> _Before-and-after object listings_
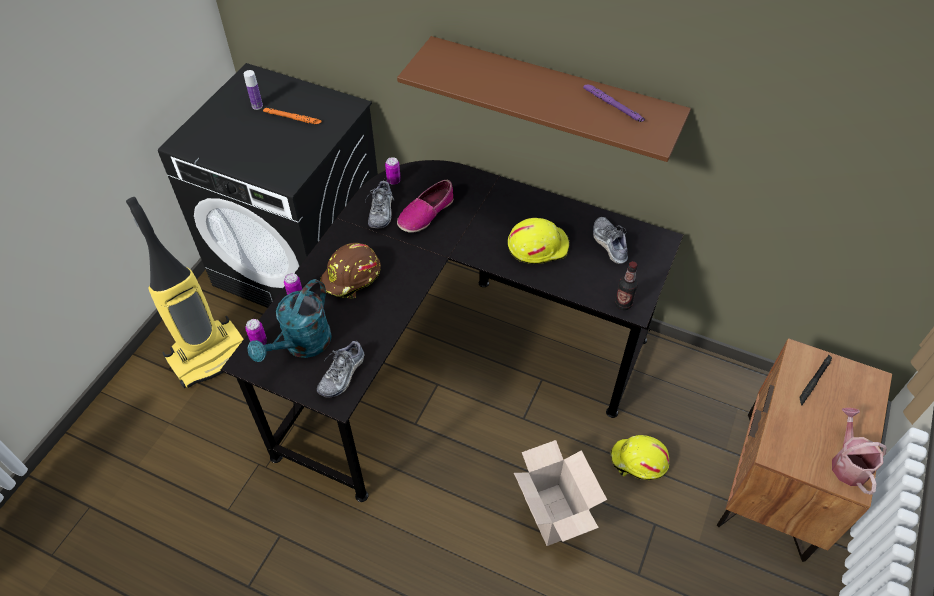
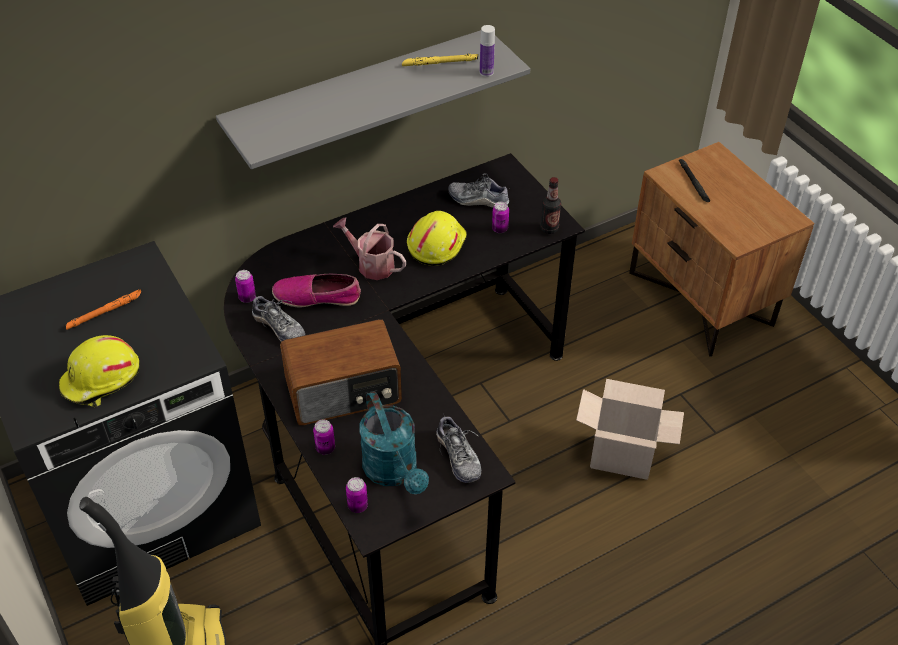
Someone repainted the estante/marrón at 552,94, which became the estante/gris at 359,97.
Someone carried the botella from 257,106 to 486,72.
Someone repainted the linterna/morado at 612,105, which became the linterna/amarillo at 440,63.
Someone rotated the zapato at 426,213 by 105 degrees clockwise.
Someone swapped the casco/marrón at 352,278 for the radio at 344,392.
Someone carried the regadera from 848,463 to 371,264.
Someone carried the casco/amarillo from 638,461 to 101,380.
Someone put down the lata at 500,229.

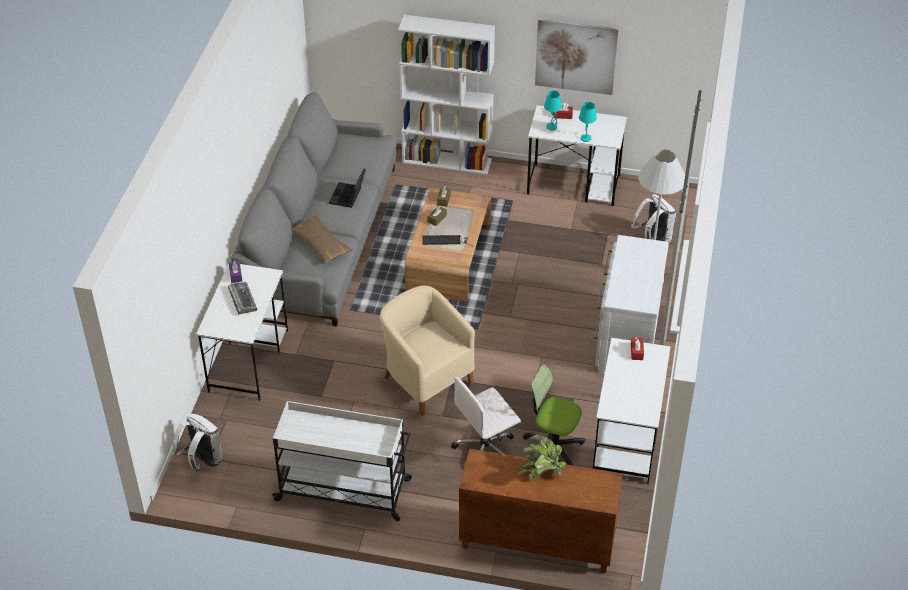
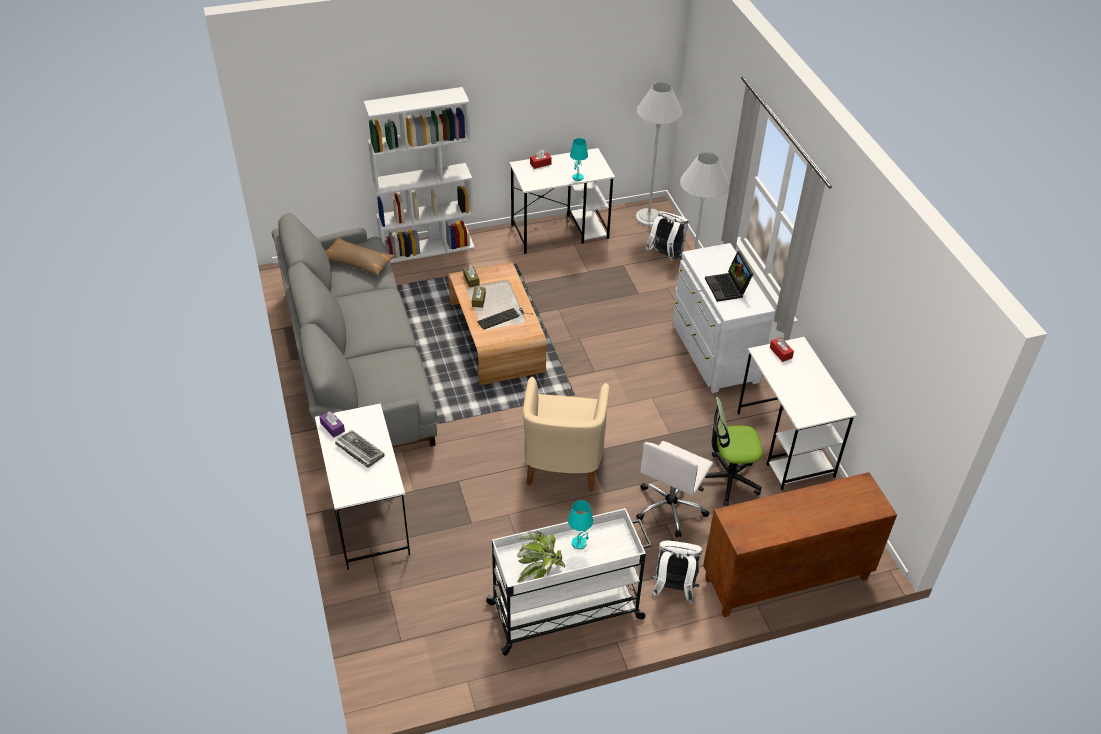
Someone took away the cuadro at 576,56.
Someone carried the lámpara de mesa/turquesa from 552,127 to 579,543.
Someone carried the portátil from 348,197 to 728,288.
Someone carried the cojín/marrón from 321,245 to 358,262.
Someone rotated the sillón/beis at 426,380 by 105 degrees counterclockwise.
Someone carried the mochila/blanco from 202,461 to 673,589.
Someone carried the planta en maceta from 541,471 to 540,570.
Someone put down the lámpara de pie/blanco at 648,217.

> _Work required_
Spot every line in the entries that includes the word "which", and copy each one out.

> _Answer for the task_
Someone repainted the estante/marrón at 552,94, which became the estante/gris at 359,97.
Someone repainted the linterna/morado at 612,105, which became the linterna/amarillo at 440,63.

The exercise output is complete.